**Directions**
Copy every item below word for word, omitting the pictures.

BEGIN Exercise data

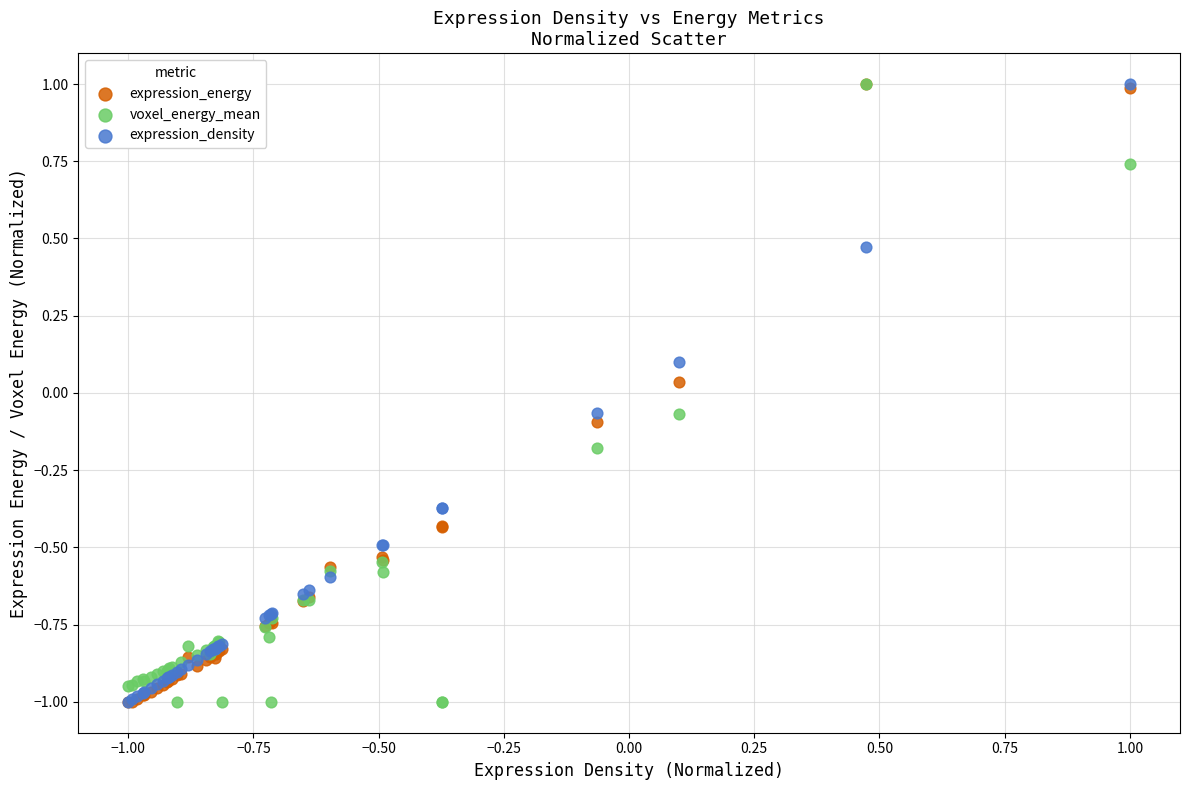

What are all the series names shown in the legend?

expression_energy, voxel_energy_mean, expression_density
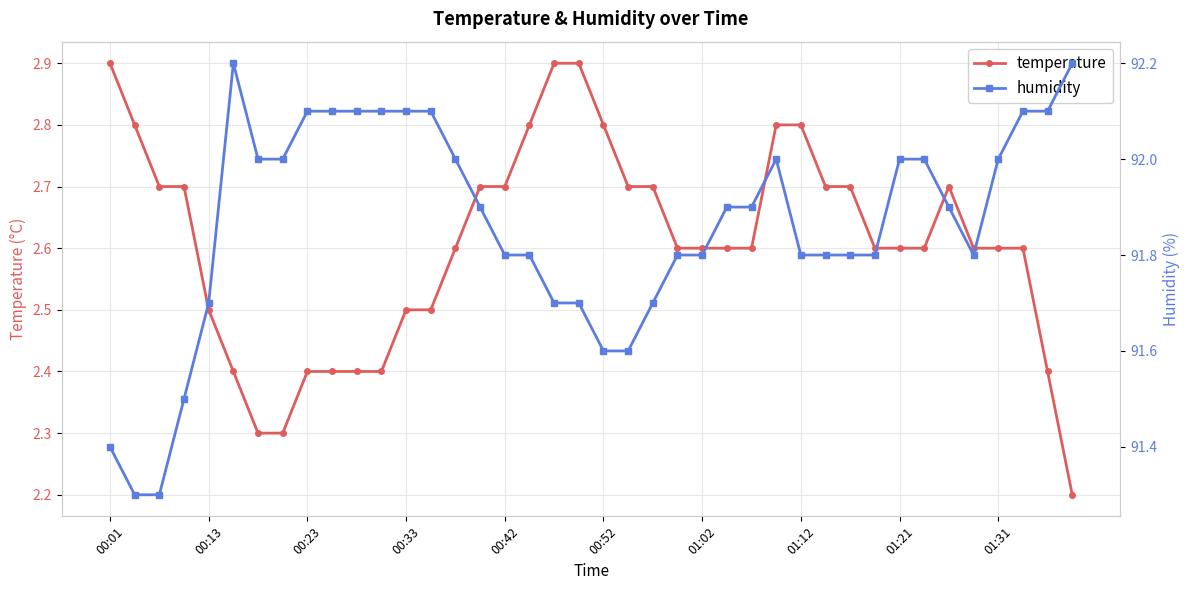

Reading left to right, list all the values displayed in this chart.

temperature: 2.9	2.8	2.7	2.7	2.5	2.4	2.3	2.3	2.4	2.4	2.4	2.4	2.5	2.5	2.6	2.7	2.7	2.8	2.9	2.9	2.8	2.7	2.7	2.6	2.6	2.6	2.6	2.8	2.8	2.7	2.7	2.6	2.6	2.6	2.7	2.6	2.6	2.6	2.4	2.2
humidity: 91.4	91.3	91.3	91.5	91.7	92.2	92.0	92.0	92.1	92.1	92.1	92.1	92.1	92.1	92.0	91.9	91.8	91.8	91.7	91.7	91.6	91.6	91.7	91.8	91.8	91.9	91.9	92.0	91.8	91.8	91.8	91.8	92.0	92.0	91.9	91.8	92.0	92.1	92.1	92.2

END Exercise data

**Response box**
What are all the series names shown in the legend?

expression_energy, voxel_energy_mean, expression_density

Reading left to right, list all the values displayed in this chart.

temperature: 2.9	2.8	2.7	2.7	2.5	2.4	2.3	2.3	2.4	2.4	2.4	2.4	2.5	2.5	2.6	2.7	2.7	2.8	2.9	2.9	2.8	2.7	2.7	2.6	2.6	2.6	2.6	2.8	2.8	2.7	2.7	2.6	2.6	2.6	2.7	2.6	2.6	2.6	2.4	2.2
humidity: 91.4	91.3	91.3	91.5	91.7	92.2	92.0	92.0	92.1	92.1	92.1	92.1	92.1	92.1	92.0	91.9	91.8	91.8	91.7	91.7	91.6	91.6	91.7	91.8	91.8	91.9	91.9	92.0	91.8	91.8	91.8	91.8	92.0	92.0	91.9	91.8	92.0	92.1	92.1	92.2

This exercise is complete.